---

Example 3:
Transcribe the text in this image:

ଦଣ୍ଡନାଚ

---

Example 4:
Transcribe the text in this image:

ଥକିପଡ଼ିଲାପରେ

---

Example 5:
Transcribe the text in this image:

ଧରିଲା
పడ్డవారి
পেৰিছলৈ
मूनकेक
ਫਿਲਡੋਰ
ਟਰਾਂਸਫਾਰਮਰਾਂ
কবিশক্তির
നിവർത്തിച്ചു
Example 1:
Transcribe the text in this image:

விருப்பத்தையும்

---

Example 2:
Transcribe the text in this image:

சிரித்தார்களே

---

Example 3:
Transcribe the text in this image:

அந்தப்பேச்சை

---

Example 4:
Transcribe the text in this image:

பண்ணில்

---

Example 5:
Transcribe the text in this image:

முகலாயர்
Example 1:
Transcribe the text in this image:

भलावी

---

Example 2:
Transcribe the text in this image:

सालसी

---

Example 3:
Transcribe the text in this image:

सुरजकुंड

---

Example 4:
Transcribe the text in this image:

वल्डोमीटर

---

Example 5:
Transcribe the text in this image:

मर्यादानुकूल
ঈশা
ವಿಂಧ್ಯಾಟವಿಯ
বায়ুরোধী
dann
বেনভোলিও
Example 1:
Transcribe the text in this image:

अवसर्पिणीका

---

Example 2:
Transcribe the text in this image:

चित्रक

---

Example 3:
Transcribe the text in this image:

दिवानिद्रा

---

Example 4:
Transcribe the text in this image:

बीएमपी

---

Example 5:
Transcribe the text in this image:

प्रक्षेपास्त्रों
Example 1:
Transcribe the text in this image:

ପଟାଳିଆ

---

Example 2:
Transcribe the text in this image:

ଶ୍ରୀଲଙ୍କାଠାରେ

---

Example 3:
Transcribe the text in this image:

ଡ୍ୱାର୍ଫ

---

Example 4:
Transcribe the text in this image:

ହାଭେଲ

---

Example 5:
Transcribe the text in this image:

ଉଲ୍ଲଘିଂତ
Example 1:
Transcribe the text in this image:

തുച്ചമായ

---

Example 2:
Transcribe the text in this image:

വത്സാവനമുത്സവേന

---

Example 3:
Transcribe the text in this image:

**WHAT IS NEEDED**
Could the entire listing be reproduced without any alteration?

**SOLUTION TO THIS EXERCISE**
---

Example 3:
Transcribe the text in this image:

ଦଣ୍ଡନାଚ

---

Example 4:
Transcribe the text in this image:

ଥକିପଡ଼ିଲାପରେ

---

Example 5:
Transcribe the text in this image:

ଧରିଲା
పడ్డవారి
পেৰিছলৈ
मूनकेक
ਫਿਲਡੋਰ
ਟਰਾਂਸਫਾਰਮਰਾਂ
কবিশক্তির
നിവർത്തിച്ചു
Example 1:
Transcribe the text in this image:

விருப்பத்தையும்

---

Example 2:
Transcribe the text in this image:

சிரித்தார்களே

---

Example 3:
Transcribe the text in this image:

அந்தப்பேச்சை

---

Example 4:
Transcribe the text in this image:

பண்ணில்

---

Example 5:
Transcribe the text in this image:

முகலாயர்
Example 1:
Transcribe the text in this image:

भलावी

---

Example 2:
Transcribe the text in this image:

सालसी

---

Example 3:
Transcribe the text in this image:

सुरजकुंड

---

Example 4:
Transcribe the text in this image:

वल्डोमीटर

---

Example 5:
Transcribe the text in this image:

मर्यादानुकूल
ঈশা
ವಿಂಧ್ಯಾಟವಿಯ
বায়ুরোধী
dann
বেনভোলিও
Example 1:
Transcribe the text in this image:

अवसर्पिणीका

---

Example 2:
Transcribe the text in this image:

चित्रक

---

Example 3:
Transcribe the text in this image:

दिवानिद्रा

---

Example 4:
Transcribe the text in this image:

बीएमपी

---

Example 5:
Transcribe the text in this image:

प्रक्षेपास्त्रों
Example 1:
Transcribe the text in this image:

ପଟାଳିଆ

---

Example 2:
Transcribe the text in this image:

ଶ୍ରୀଲଙ୍କାଠାରେ

---

Example 3:
Transcribe the text in this image:

ଡ୍ୱାର୍ଫ

---

Example 4:
Transcribe the text in this image:

ହାଭେଲ

---

Example 5:
Transcribe the text in this image:

ଉଲ୍ଲଘିଂତ
Example 1:
Transcribe the text in this image:

തുച്ചമായ

---

Example 2:
Transcribe the text in this image:

വത്സാവനമുത്സവേന

---

Example 3:
Transcribe the text in this image:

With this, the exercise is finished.